Ausgeblendet hatten die Funktionäre in der Johannesburger ANC-Parteizentrale an der 54 Sauer Street, dem legendären Luthuli House, dass die Oppositionsparteien und die wichtigsten Konkurrenten des ANC ihre Machtpositionen jeweils verfestigen konnten. So gelang es der „Democratic Alliance“ (DA) ihr Stimmenergebnis im Vergleich zu den Vorwahlen um 6 Prozentpunkte auf 22,23 Prozent auszubauen. Zudem schaffte die neu gegründete linksradikale Partei „Economic Freedom Fighters“ (EFF) von Julius Malema mit 6,35 Prozent auf Anhieb den Erfolg und den Einzug ins Parlament.

© Cyril Ramaphosa bemüht sich, das durch seinen Vorgänger Jacob Zuma verursachte Negativimage des ANC loszuwerden. Er verspricht, die Armen unterstützen, die Korruption bekämpfen und den Grundbesitz weißer Farmer entschädigungsfrei enteignen zu wollen. (Quelle: MyANC)
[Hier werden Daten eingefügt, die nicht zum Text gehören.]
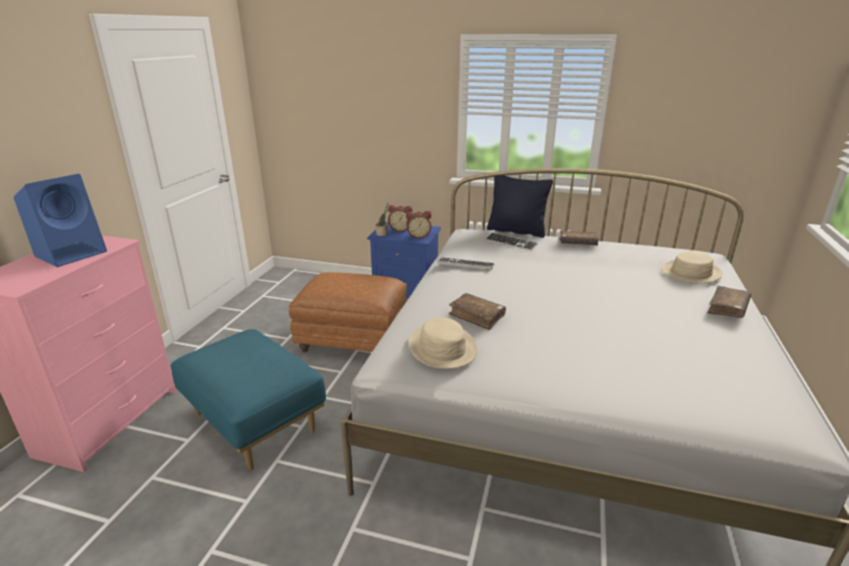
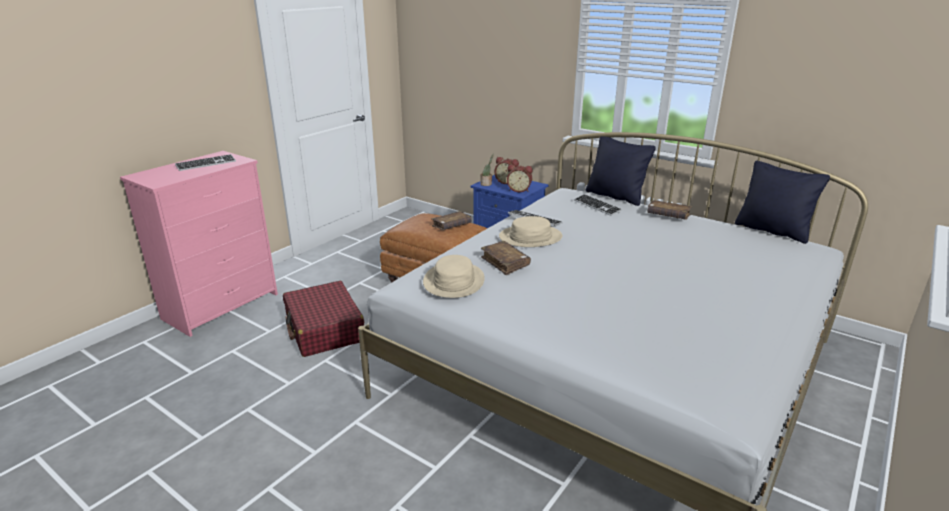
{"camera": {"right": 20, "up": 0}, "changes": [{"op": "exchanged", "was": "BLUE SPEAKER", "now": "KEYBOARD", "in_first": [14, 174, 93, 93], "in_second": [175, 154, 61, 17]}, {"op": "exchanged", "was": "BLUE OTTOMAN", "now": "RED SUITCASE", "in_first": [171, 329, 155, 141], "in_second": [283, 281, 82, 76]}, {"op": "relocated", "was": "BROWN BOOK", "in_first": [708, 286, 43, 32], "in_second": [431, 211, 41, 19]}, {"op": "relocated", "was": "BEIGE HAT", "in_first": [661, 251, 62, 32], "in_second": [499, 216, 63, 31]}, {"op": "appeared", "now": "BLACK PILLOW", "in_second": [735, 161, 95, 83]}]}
Erst bei den Kommunalwahlen 2016 ist der ANC-Spitze bewusst geworden, dass die eigene Wählerschaft bröckelt. Auf den Wahlzetteln sind die Kreuze anderen Parteien vergeben worden. Genauso sind etliche Wähler dermaßen gefrustet gewesen, dass diese erst gar nicht die Wahlurnen aufsuchten. In der Konsequenz gingen traditionelle ANC-Hochburgen wie Johannesburg, Pretoria und Port Elizabeth an die Opposition. Ein Schock machte sich breit, der bisweilen anhält. Unzählige Skandale, Missmanagement und Vetternwirtschaft wurden der Zuma-Partei angelastet. Arbeitslosigkeit, Armut, Kriminalität, Strommangel und Defizite im Bildungssektor forcierten den Unmut vieler Südafrikaner mit ihrer Mandela-Befreiungsbewegung.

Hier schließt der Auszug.